Georgieva was speaking ahead of the publication of a new IMF statement on Thursday, which offers economic suggestions to eurozone nations.

One key message is that Europe must speed up progress on the single market, which ensures the free movement of goods, services, capital and people between single market nations.

“There are no tariffs within Europe, but it doesn’t mean there are no barriers in Europe, regulatory and otherwise,” Georgieva told Euronews.

The IMF estimates that barriers to free movement in the single market are equivalent to a 44% tariff on goods and a 110% tariff on services.

Georgieva noted that in the US, what is produced in one state is split 30-70, meaning 30% is consumed in that state and 70% is sent to other states. In Europe, on the other hand, 70% of production is consumed domestically while 30% is sent abroad. This is a set-up that limits growth by keeping markets smaller and less competitive.

“If Europe completes the single market, over 10 years, it would boost GDP by 3%,” said Georgieva.

Means to advance progress on this front include lowering regulatory fragmentation, supporting labour mobility, facilitating cross-border banking mergers, integrating the energy market, and making progress on the capital markets union (CMU) — said the IMF.

The CMU aims to allow investment and savings to flow seamlessly across member states.

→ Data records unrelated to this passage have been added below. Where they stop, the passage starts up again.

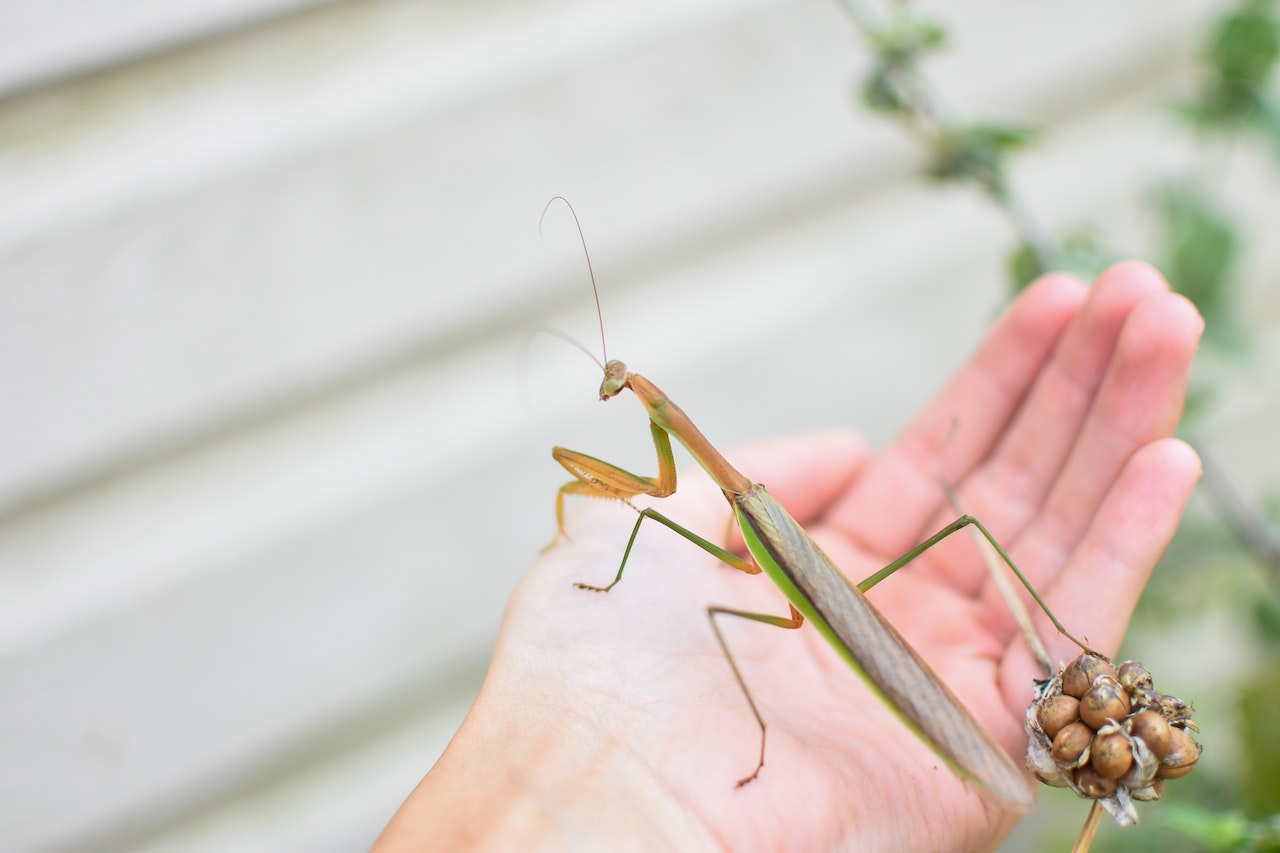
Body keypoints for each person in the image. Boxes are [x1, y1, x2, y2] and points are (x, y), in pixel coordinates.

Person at [372, 262, 1203, 852]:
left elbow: (653, 498)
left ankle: (1025, 649)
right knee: (966, 532)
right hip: (818, 592)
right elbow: (665, 489)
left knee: (950, 533)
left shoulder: (737, 505)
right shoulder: (744, 498)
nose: (616, 388)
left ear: (647, 398)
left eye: (623, 384)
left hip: (822, 597)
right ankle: (1031, 660)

This would make it easier for businesses in one EU state to source funding from another EU state, supporting firms to grow and create jobs.

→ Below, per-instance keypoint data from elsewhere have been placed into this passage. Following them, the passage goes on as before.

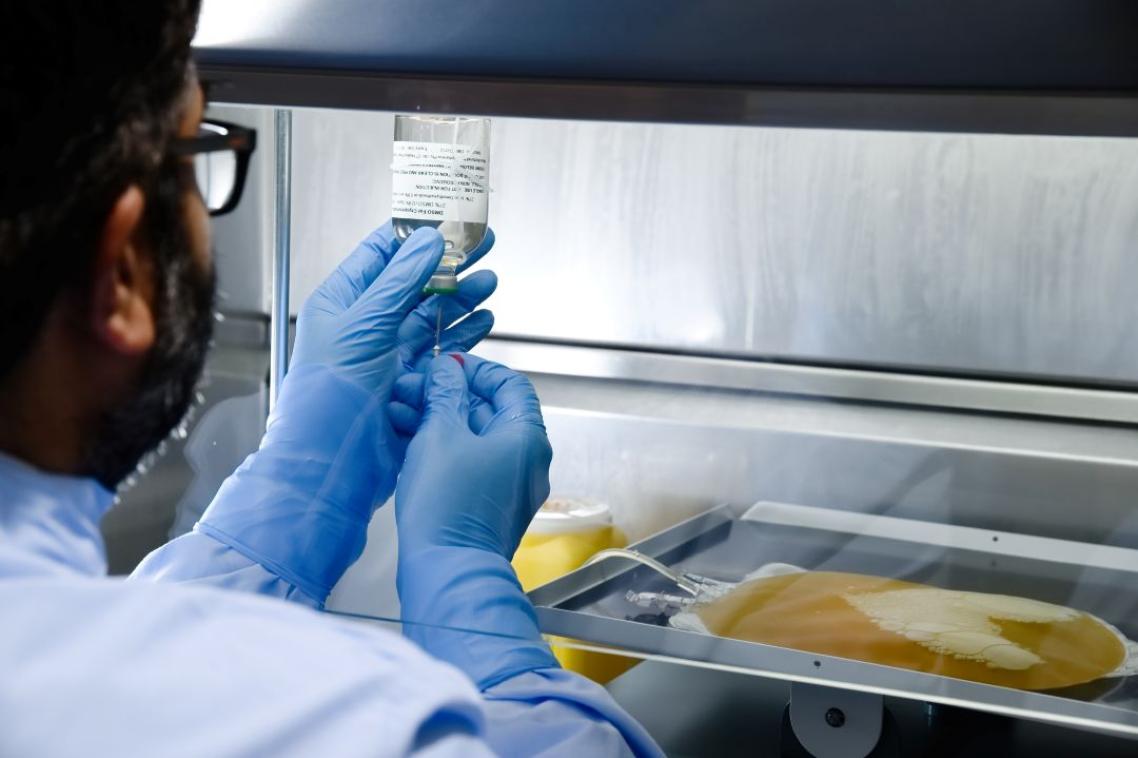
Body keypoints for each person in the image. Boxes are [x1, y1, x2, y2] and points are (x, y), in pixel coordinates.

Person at [0, 2, 661, 755]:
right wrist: (469, 592)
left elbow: (113, 672)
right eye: (197, 149)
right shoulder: (359, 724)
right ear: (120, 273)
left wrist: (297, 494)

In terms of deepening capital markets, the IMF’s statement added that the EU should “increase institutional investors’ familitary with venture capital as an asset class and address remaining undue restrictions on their ability to invest in it”.

Looking ahead, the IMF expects eurozone growth at a moderate 0.8% in 2025, picking up to 1.2% in 2026.

Trade and geopolitical tensions are expected to dampen sentiment and weigh on investment and consumption.

With regards to interest rates, the IMF argued that “a monetary policy stance close to neutral is justified” as headline inflation nears the ECB’s 2% target.

When balancing spending pressures with fiscal sustainability, the IMF recommended that countries with strong public finances support countries with less room for manoeuvre. 

“It is crucial that care be taken in implementing the EU fiscal rules to ensure that countries with low fiscal risks that intend to increase spending to boost potential growth and enhance resilience should not be constrained from doing so by the rules,” said Thursday’s statement.